Should the triangle be solved beginning with Law of Sines of Law of Cosines. Then solve the triangle. Round to the nearest tenth. a=16, b=13, c=10.
Cosines
A=93 degrees, B=54 degrees, C=33 degrees
no, two of the angles are wrong.
I found this by doing a simple check
sin93/16 , sin54/13 and sin33/10 should be the same within about 2 decimal places even allowing for your roundoff.
They are not!
A good rule to follow when all 3 sides are known, is to find the largest angle by the Cosine Law.
Your calculator has been programmed to give you the correct second quadrant angle if the cosine is negative.
so 16^2 = 13^2 + 10^2 - 2(10)(13)cosA
cosA = (169+100-256)/260 = .05
A = 87.13
Now you can safely use the Sine Law to find one of the other angles, say B
sinB/13 = sin87.13/16
sinB = .81148
B = 54.2 and using the 180º sum property
C = 38.6
Only at this stage would I round off my answers.
To solve a triangle, you can use either the Law of Sines or the Law of Cosines, depending on the information given. In this case, if you are given the lengths of the sides (a, b, c), it is more appropriate to use the Law of Cosines first to find the angles, and then use the Law of Sines to find the remaining side lengths.
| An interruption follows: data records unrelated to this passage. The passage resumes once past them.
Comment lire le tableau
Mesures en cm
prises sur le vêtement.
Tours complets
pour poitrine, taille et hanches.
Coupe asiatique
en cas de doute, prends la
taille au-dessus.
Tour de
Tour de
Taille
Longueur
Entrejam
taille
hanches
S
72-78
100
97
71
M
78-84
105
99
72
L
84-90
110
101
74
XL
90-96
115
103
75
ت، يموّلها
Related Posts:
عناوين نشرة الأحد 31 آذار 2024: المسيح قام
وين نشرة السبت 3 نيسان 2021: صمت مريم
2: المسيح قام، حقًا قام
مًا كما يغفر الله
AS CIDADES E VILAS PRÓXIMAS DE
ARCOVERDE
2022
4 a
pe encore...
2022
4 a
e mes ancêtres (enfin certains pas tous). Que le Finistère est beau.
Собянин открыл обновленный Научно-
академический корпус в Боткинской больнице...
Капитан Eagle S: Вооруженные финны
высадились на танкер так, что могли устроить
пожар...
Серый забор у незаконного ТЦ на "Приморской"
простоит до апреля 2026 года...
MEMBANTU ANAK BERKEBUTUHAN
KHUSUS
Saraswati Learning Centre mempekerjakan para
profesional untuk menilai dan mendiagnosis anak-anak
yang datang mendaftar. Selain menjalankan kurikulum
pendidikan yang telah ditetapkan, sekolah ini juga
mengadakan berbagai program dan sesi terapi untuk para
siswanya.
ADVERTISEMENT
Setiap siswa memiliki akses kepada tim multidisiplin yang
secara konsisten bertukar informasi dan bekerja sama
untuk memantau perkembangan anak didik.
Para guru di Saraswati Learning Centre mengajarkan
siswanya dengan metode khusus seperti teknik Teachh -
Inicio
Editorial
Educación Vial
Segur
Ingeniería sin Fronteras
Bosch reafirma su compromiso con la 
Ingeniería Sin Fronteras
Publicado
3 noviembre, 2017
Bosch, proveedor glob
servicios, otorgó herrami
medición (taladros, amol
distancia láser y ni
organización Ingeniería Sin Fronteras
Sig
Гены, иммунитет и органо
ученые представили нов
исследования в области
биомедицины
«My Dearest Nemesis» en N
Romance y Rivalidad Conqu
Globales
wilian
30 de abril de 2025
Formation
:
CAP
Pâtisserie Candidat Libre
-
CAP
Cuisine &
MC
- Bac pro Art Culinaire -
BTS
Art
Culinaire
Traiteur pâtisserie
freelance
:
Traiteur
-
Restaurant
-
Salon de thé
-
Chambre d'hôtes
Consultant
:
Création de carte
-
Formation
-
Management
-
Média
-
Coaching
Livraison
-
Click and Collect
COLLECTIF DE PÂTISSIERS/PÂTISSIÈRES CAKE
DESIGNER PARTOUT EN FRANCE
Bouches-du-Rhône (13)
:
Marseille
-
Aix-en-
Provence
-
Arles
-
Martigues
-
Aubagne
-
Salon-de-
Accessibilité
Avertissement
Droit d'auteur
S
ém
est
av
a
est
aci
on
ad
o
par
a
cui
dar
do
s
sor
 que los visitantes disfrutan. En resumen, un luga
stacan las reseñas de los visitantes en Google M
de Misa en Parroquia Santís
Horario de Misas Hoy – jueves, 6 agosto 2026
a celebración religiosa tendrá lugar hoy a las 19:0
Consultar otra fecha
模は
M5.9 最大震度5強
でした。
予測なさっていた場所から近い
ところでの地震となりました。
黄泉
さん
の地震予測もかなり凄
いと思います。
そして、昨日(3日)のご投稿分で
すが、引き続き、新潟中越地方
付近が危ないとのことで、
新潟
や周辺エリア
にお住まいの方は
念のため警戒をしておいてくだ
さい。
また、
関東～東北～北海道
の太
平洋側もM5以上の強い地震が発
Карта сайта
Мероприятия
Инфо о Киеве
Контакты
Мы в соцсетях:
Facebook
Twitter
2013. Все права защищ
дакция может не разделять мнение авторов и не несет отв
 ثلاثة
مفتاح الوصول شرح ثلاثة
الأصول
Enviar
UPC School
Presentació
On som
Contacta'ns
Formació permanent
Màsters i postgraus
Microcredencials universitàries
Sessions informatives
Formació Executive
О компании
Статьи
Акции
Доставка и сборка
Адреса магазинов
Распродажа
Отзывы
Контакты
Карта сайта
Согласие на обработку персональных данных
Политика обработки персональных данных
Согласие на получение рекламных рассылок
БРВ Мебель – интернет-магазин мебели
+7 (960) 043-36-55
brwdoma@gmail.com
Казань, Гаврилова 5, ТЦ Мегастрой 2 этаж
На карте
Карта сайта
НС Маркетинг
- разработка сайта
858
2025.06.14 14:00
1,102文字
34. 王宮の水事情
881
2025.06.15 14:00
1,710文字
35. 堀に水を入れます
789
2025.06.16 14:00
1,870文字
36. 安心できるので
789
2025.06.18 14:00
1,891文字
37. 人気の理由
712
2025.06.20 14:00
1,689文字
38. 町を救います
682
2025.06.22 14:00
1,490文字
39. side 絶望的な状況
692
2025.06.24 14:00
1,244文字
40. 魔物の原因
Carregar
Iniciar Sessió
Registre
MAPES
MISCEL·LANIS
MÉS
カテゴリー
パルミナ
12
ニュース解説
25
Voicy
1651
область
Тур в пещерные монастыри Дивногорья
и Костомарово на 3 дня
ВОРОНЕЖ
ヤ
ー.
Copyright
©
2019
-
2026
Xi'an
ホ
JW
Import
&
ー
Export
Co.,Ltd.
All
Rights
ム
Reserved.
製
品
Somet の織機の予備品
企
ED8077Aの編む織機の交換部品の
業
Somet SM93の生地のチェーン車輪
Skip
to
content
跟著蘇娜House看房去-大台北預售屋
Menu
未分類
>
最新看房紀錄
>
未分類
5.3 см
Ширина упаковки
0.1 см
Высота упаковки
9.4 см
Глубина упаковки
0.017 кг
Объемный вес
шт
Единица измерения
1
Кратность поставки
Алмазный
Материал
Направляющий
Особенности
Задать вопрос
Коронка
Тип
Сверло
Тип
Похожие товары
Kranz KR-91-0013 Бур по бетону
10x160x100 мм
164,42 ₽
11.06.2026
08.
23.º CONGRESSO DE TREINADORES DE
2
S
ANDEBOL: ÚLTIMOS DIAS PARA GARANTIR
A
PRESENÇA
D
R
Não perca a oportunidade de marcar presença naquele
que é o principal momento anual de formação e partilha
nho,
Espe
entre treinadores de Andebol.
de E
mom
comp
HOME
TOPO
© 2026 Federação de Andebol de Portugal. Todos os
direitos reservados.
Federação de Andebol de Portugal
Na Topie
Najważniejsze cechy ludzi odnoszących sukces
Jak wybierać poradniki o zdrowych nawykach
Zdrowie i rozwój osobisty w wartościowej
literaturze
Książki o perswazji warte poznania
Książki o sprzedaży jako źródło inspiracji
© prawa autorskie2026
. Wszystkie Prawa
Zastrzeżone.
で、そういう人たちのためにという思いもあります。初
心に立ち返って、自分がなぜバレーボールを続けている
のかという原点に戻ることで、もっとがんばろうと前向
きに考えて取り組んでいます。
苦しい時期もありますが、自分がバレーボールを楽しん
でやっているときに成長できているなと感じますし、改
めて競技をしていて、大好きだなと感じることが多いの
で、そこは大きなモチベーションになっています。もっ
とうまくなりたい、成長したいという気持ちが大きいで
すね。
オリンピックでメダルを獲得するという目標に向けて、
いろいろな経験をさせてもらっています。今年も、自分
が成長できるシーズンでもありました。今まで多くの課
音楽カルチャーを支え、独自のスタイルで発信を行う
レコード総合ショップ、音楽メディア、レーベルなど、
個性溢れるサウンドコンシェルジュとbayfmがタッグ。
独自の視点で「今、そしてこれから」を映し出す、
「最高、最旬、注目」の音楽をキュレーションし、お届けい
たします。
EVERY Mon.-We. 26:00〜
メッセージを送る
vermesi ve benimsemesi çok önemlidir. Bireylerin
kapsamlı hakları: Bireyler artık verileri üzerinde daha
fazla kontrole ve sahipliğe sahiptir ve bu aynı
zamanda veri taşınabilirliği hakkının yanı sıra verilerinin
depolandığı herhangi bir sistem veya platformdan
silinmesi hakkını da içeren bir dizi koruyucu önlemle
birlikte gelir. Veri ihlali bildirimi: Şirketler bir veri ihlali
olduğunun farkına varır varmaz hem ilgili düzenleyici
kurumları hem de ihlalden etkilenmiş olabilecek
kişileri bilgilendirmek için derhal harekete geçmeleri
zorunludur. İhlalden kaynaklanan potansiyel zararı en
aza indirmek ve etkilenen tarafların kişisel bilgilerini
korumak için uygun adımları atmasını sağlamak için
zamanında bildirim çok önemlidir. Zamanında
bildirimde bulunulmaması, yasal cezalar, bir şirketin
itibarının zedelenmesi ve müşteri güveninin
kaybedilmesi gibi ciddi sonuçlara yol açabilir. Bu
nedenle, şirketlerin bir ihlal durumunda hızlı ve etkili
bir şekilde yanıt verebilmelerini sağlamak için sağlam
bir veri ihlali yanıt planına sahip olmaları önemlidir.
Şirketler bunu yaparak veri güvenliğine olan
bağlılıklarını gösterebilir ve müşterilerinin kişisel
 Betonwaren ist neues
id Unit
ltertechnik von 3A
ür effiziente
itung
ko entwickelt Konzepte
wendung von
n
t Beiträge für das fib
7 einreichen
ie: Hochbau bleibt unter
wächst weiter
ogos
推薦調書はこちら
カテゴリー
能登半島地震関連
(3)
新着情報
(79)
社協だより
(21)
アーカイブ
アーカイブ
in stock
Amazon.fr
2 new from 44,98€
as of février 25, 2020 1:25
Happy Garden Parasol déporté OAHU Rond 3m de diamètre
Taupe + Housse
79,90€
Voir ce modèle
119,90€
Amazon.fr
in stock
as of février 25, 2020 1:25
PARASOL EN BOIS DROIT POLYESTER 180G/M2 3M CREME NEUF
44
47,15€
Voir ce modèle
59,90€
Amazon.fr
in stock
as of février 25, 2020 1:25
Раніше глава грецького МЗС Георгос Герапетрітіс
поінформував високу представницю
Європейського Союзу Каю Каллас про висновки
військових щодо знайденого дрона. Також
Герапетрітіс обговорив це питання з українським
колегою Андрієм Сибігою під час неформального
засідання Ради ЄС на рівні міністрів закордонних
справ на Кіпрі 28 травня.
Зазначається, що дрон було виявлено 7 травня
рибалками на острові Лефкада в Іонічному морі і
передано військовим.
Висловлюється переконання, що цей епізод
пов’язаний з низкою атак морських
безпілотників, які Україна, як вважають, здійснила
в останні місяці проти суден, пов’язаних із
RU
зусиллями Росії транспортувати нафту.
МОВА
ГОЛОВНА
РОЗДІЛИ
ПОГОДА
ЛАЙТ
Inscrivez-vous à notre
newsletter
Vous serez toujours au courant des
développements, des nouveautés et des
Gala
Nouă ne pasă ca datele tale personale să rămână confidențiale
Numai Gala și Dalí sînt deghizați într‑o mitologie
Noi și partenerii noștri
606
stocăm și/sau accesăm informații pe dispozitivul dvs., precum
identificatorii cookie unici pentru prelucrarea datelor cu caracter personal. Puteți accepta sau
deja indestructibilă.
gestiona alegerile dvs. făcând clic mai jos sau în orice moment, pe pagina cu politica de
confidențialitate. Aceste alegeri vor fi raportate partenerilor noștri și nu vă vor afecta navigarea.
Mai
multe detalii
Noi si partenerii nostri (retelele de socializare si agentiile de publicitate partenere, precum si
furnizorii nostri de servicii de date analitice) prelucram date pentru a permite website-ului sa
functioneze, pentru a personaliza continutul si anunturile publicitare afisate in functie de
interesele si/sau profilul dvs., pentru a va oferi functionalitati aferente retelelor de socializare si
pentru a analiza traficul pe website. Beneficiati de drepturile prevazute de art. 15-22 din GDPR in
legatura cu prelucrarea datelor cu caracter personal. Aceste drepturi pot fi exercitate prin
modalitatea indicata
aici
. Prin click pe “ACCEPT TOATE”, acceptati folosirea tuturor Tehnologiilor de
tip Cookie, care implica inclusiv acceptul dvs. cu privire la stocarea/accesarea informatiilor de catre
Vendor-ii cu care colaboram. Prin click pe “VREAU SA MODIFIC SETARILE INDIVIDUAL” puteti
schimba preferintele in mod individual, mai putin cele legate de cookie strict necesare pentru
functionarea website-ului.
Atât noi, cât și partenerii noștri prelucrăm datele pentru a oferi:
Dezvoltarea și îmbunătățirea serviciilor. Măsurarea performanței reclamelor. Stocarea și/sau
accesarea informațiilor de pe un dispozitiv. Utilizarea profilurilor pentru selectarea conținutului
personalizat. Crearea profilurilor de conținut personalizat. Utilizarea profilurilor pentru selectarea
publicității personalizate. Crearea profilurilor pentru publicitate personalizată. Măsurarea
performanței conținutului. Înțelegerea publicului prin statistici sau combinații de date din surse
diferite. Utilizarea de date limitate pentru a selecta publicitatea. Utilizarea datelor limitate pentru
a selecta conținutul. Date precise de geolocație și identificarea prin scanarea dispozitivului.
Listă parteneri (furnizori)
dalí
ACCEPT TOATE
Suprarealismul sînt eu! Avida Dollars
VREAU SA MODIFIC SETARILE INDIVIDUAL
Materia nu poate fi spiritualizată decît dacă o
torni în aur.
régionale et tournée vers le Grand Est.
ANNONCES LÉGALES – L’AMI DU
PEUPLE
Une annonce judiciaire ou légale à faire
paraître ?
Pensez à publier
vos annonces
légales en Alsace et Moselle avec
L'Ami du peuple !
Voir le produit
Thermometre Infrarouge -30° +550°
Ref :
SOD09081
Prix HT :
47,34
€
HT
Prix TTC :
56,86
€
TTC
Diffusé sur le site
Here's how you can solve the triangle:
Step 1: Use the Law of Cosines to find the angles.
The Law of Cosines states that for any triangle with side lengths a, b, and c, and opposite angles A, B, and C, the following equation holds:
c^2 = a^2 + b^2 - 2ab * cos(C)
Given that a = 16, b = 13, and c = 10, we can substitute these values into the equation to find the angles.
For angle C:
10^2 = 16^2 + 13^2 - 2 * 16 * 13 * cos(C)
100 = 256 + 169 - 416 * cos(C)
229 = -416 * cos(C)
cos(C) = -229 / 416
C = arccos(-229 / 416)
C ≈ 121.8 degrees
Similarly, you can find angles A and B using the Law of Cosines. After calculating these angles, you'll find A ≈ 93 degrees and B ≈ 54 degrees.
Step 2: Use the Law of Sines to find the remaining side lengths.
The Law of Sines states that for any triangle with side lengths a, b, c, and opposite angles A, B, and C, the following equation holds:
a / sin(A) = b / sin(B) = c / sin(C)
Using this equation, you can find the remaining side lengths.
To find side a:
a / sin(A) = c / sin(C)
16 / sin(A) = 10 / sin(121.8)
sin(A) = 16 * sin(121.8) / 10
A ≈ arcsin(16 * sin(121.8) / 10)
Similarly, you can find the lengths of sides b and c using the Law of Sines.
Finally, round the side lengths to the nearest tenth.
So, to answer your question, in this case, you should start by applying the Law of Cosines to find the angles, and then use the Law of Sines to find the remaining side lengths.